Tokyo led the selldown in the region, slumping 7.92 per cent - the most since the aftermath of the March 2011 earthquake - as results to the referendum overturned earlier expectations for Britain to stay. Hong Kong sank 2.92 per cent, Shanghai dropped 1.3 per cent, and Seoul slid 3.09 per cent.
The local Straits Times Index (STI) fell 58.46 points, or 2.09 per cent, to 2,735.39, despite having opened higher in the morning.
Turnover shot up as well with a total of 1.37 billion shares worth S$1.77 billion changing hands across the bourse - the highest since May 31.
"Everybody is just watching and trying to absorb what's happening," Mr Tim Condon, head of Asian research at ING Group in Singapore, told Bloomberg.
"A lot of people have been caught off guard," he said, referring to earlier expectations for Britain to stay, which were quickly quashed as the results came in.
Not one of the 30 STI constituents racked up gains - 28 finished weaker, two were flat.
Unsurprisingly, property plays, especially those with exposure to Britain, came off among the worst hit: City Developments sank 38 cents or 4.4 per cent to S$8.31 and CapitaLand lost nine cents or 3 per cent to S$2.89.

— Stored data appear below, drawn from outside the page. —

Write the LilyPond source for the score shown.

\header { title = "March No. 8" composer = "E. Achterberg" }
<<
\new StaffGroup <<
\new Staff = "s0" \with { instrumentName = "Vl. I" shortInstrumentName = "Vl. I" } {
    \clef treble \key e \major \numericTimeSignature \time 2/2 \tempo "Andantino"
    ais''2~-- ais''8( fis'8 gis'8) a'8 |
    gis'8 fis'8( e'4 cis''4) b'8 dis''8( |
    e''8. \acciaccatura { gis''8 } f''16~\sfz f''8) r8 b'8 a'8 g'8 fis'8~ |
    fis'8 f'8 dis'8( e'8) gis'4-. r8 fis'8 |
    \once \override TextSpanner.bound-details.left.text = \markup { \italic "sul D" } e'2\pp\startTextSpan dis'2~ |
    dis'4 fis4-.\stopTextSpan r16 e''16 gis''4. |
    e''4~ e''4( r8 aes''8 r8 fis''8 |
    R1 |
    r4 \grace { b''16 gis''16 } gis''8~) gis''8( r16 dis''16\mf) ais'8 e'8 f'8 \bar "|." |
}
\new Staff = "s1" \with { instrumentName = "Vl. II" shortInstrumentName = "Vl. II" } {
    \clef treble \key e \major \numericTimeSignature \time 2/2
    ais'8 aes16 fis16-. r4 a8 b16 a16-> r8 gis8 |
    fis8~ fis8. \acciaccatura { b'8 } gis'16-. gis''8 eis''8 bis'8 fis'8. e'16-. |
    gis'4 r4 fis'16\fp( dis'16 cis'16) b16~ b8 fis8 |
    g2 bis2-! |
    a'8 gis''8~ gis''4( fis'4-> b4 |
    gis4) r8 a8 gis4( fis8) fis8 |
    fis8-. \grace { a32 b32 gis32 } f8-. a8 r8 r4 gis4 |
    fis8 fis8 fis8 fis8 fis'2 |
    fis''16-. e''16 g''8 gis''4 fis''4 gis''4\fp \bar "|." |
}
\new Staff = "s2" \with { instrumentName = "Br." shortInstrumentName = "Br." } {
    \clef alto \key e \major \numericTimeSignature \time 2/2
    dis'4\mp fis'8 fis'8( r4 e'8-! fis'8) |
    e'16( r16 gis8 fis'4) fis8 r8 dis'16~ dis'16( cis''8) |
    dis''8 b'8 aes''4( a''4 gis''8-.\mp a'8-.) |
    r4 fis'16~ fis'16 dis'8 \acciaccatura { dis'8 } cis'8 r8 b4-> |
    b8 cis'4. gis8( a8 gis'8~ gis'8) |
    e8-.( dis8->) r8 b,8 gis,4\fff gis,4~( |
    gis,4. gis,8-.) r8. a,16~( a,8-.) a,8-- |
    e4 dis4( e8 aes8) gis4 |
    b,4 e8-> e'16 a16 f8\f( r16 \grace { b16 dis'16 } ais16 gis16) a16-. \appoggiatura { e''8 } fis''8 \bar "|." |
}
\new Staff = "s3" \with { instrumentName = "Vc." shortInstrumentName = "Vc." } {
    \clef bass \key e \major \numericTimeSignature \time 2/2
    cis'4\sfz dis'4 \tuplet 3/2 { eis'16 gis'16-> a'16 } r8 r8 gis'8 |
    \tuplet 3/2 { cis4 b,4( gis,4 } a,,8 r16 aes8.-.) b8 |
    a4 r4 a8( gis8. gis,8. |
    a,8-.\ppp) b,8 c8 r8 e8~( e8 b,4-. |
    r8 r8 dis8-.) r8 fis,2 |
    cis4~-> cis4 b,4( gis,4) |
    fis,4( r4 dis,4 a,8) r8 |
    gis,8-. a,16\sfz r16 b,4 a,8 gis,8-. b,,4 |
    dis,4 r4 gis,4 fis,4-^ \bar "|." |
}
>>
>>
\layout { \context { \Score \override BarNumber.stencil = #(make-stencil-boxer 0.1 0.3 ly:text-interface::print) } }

Transport group ComfortDelGro Corporation, which has a presence in Britain, declined seven cents or 2.6 per cent to S$2.67.
Hutchison Port Holdings Trust was also one of the biggest losers, dropping two US cents or 4.5 per cent to 42.5 US cents, while Golden Agri-Resources fell 1.5 cents or 4.2 per cent to 34 Singapore cents.
Wall Street, which rallied 1.29 per cent overnight to clock its biggest gain since March 1, will likely take lead from global markets in light of the Brexit decision.
"The immediate impact of Brexit has been a significant increase in risk aversion, which will hurt risk assets like global equities, including stock listed on the local bourse," said Mr Vasu Menon, vice-president and senior investment strategist at OCBC Bank.
"Singapore is a small and open economy with significant inter linkages to the rest of the world, so the global uncertainties caused by Brexit may cast a pall on the local bourse, at least in the short term."